───── Предложенный текст ─────

Краски темные и неброские, постель императрицы выглядит как настоящий смертный одр, на который взирает аллегория меланхолии. В сценах из Шекспира ощущается едва уловимое ледяное сладострастие, присутствующее и в фигурах мифологических персонажей в гимнастическом зале: Елизавета подвергала свое андрогинное тело физическим упражнениям, превратившимся для нее в своего рода культ, в подобие духовных упражнений. Вилла как нельзя лучше соответствовала потухшей, фригидной нежности императрицы, лишенной физической сексуальности и стремившейся к нематериальным усладам и высотам. Императрица заботилась о своем худом стройном теле с аскетическим нарциссизмом; осознание того, что она желанна для мужчин, было ей приятно, но не рождало желания ответить взаимностью; целомудренную императрицу увлекала женская красота, и она просила иностранных послов прислать ей портреты первых красавиц их стран. В Сисси была чистота гермафродита, у которого физическая сторона секса вызывает отвращение и который способен любить лишь нечто сублимированное и далекое.

───── Исходные данные ─────

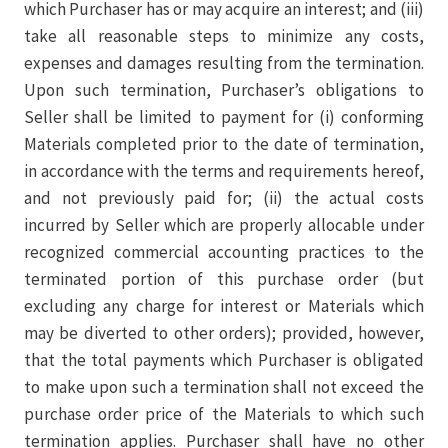
which Purchaser has or may acquire an interest; and (iii)
take all reasonable steps to minimize any costs,
expenses and damages resulting from the termination.
Upon such termination, Purchaser’s obligations to
Seller shall be limited to payment for (i) conforming
Materials completed prior to the date of termination,
in accordance with the terms and requirements hereof,
and not previously paid for; (ii) the actual costs
incurred by Seller which are properly allocable under
recognized commercial accounting practices to the
terminated portion of this purchase order (but
excluding any charge for interest or Materials which
may be diverted to other orders); provided, however,
that the total payments which Purchaser is obligated
to make upon such a termination shall not exceed the
purchase order price of the Materials to which such
termination applies. Purchaser shall have no other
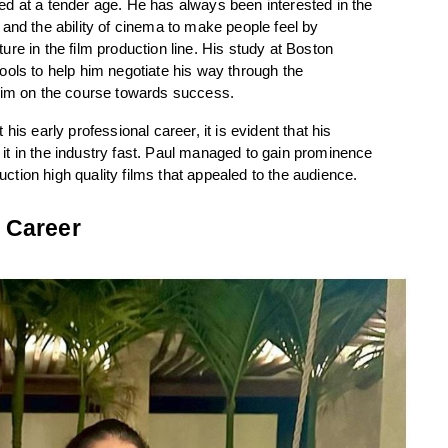
d at a tender age. He has always been interested in the 
and the ability of cinema to make people feel by 
re in the film production line. His study at Boston 
ols to help him negotiate his way through the 
 him on the course towards success.
is early professional career, it is evident that his 
t in the industry fast. Paul managed to gain prominence 
duction high quality films that appealed to the audience.
 Career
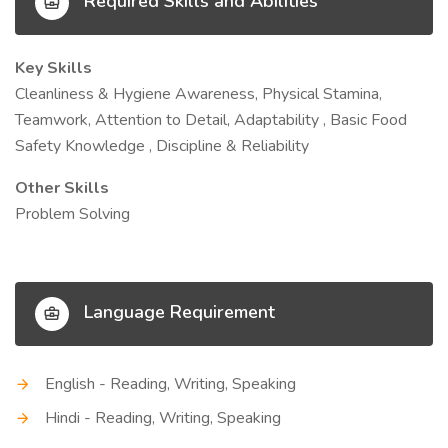
Required Skills and Abilities
Key Skills
Cleanliness & Hygiene Awareness, Physical Stamina,
Teamwork, Attention to Detail, Adaptability , Basic Food
Safety Knowledge , Discipline & Reliability
Other Skills
Problem Solving
Language Requirement
English - Reading, Writing, Speaking
Hindi - Reading, Writing, Speaking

─────

> [Условие задания] Выпишите все имена собственные из отрывка об императрице выше. Сохраните ту форму, в которой они стоят в тексте.

> [Поле для ответа] Шекспира, Елизавета, Сисси